32. Beware of Interests That Could Be Controversial
Maybe you help raise money for your church on the reg. Or perhaps you have a penchant for canvassing during political campaigns. Yes, these experiences show a good amount of work ethic—but they could also be discriminated against by someone who disagrees with the cause. Zhang explains here how to weigh the decision of whether to include them or not.
33. Strut Your Stuff
Do include awards and accolades you’ve received, even if they’re company-specific awards. Just state what you earned them for, e.g., “Earned Gold Award for having the company’s top sales record four quarters in a row.” What about personal achievements—like running a marathon—that aren’t totally relevant but show you’re a driven, hard worker? Zhang shares the proper ways to include them.
Gaps and Other Sticky Resume Situations
34. Kill the Short-Term Jobs
If you stayed at a (non-temporary) job for only a matter of months, consider eliminating it from your resume. According to The New York Times, leaving a particularly short-lived job or two off your work history shouldn’t hurt, as long as you’re honest about your experience if asked in an interview.
35. Deal with the Gaps
If you have gaps of a few months in your work history, don’t list the usual start and end dates for each position. Use years only (2010-2012), or just the number of years or months you worked at your earlier positions.
36. Explain Serial Job Hopping
If you’ve job-hopped frequently, include a reason for leaving next to each position, with a succinct explanation like “company closed,” “layoff due to downsizing,” or “relocated to new city.” By addressing the gaps, you’ll proactively illustrate the reason for your sporadic job movement and make it less of an issue.
37. Explain a Long Break in Jobs
Re-entering the workforce after a long hiatus? This is the perfect opportunity for a summary statement at the top, outlining your best skills and accomplishments. Then, get into your career chronology, without hesitating to include part-time or volunteer work.
38. Don’t Try to Get Cute
Don’t try to creatively fill in gaps on your resume. For example, if you took time out of the workforce to raise kids, don’t list your parenting experience on your resume, à la “adeptly managed the growing pile of laundry” (we’ve seen it). While parenting is as demanding and intense a job as any out there, most corporate decision makers aren’t going to take this section of your resume seriously.
39. Ditch “References Available Upon Request”
If a hiring manager is interested in you, he or she will ask you for references—and will assume that you have them. There’s no need to address the obvious (and doing so might even make you look a little presumptuous!).
40. Proofread, Proofread, Proofread
It should go without saying, but make sure your resume is free and clear of typos. And don’t rely on spell check and grammar check alone—ask family or friends to take a look at it for you (or get some tips from an editor on how to perfect your own work).
41. Save it as a PDF
If emailing your resume, make sure to always send a PDF rather than a .doc. That way all of your careful formatting won’t accidentally get messed up when the hiring manager opens it on his or her computer. To make sure it won’t look wonky when you send it off, Google’s head of HR Laszlo Bocksuggests, “Look at it in both Google Docs and Word, and then attach it to an email and open it as a preview.”

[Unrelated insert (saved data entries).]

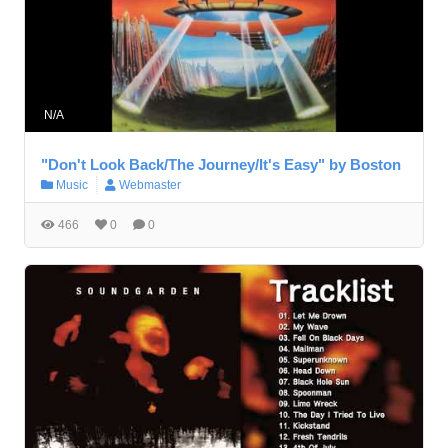
N/A
"Don't Look Back/The Journey/It's Easy" by Boston
Music
Webmaster
466
0
0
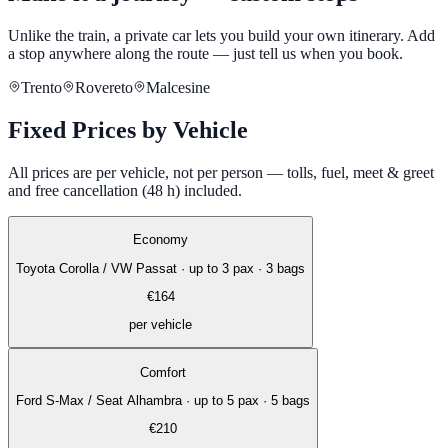
Unlike the train, a private car lets you build your own itinerary. Add
a stop anywhere along the route — just tell us when you book.
Trento
Rovereto
Malcesine
Fixed Prices by Vehicle
All prices are per vehicle, not per person — tolls, fuel, meet & greet
and free cancellation (48 h) included.
Economy
Toyota Corolla / VW Passat
·
up to 3 pax · 3 bags
€
164
per vehicle
Comfort
Ford S-Max / Seat Alhambra
·
up to 5 pax · 5 bags
€
210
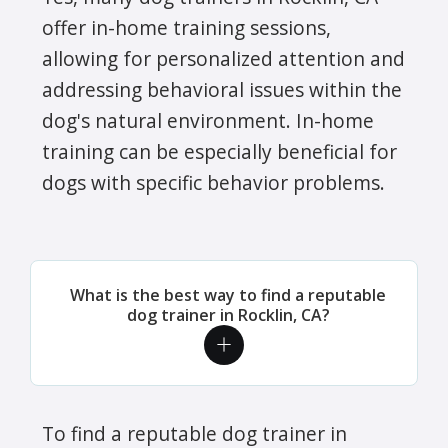
offer in-home training sessions,
allowing for personalized attention and
addressing behavioral issues within the
dog's natural environment. In-home
training can be especially beneficial for
dogs with specific behavior problems.
What is the best way to find a reputable
dog trainer in Rocklin, CA?
To find a reputable dog trainer in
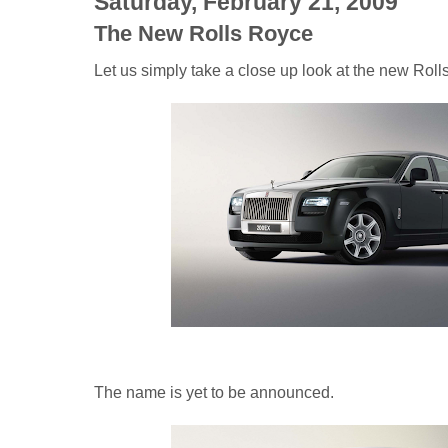
Saturday, February 21, 2009
The New Rolls Royce
Let us simply take a close up look at the new Roll
The name is yet to be announced.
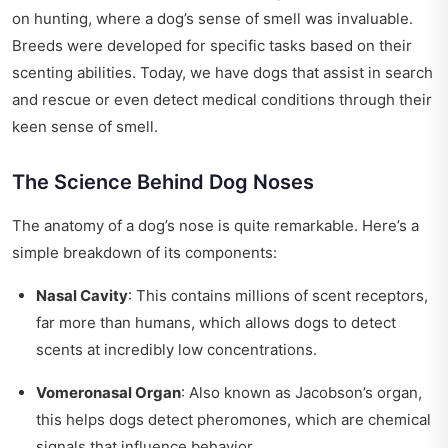
on hunting, where a dog’s sense of smell was invaluable.
Breeds were developed for specific tasks based on their
scenting abilities. Today, we have dogs that assist in search
and rescue or even detect medical conditions through their
keen sense of smell.
The Science Behind Dog Noses
The anatomy of a dog’s nose is quite remarkable. Here’s a
simple breakdown of its components:
Nasal Cavity
: This contains millions of scent receptors,
far more than humans, which allows dogs to detect
scents at incredibly low concentrations.
Vomeronasal Organ
: Also known as Jacobson’s organ,
this helps dogs detect pheromones, which are chemical
signals that influence behavior.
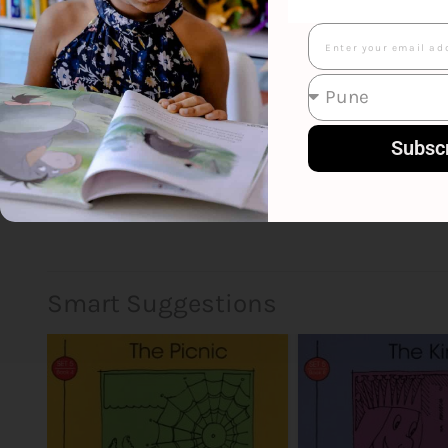
Email
Subsc
Smart Suggestions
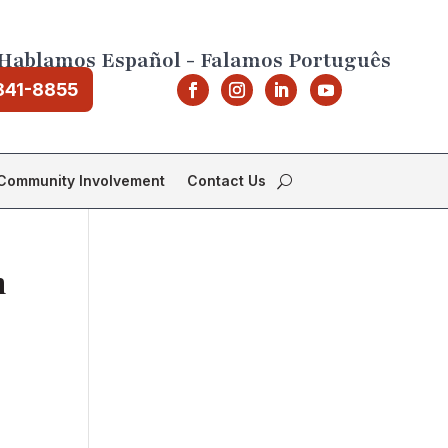
Hablamos Español - Falamos Português
841-8855
Community Involvement
Contact Us
m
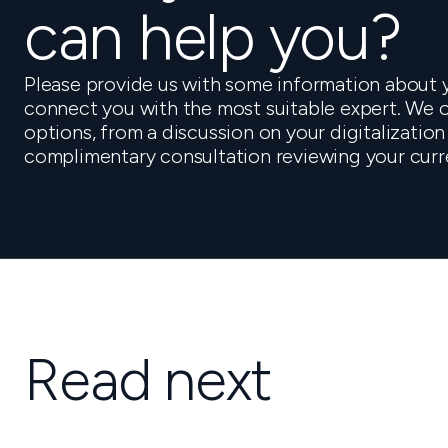
can help you?
Please provide us with some information about y
connect you with the most suitable expert. We o
options, from a discussion on your digitalization
complimentary consultation reviewing your curr
Read next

42. Name Your File Smartly
Ready to save your resume and send it off? Save it as “Jane Smith Resume” instead of “Resume.” It’s one less step the hiring manager has to take.
43. Constantly Refresh It
Carve out some time every quarter or so to pull up your resume and make some updates. Have you taken on new responsibilities? Learned new skills? Add them in. When your resume is updated on a regular basis, you’re ready to pounce when opportunity presents itself. And, even if you’re not job searching, there are plenty of good reasons to keep this document in tip-top shape.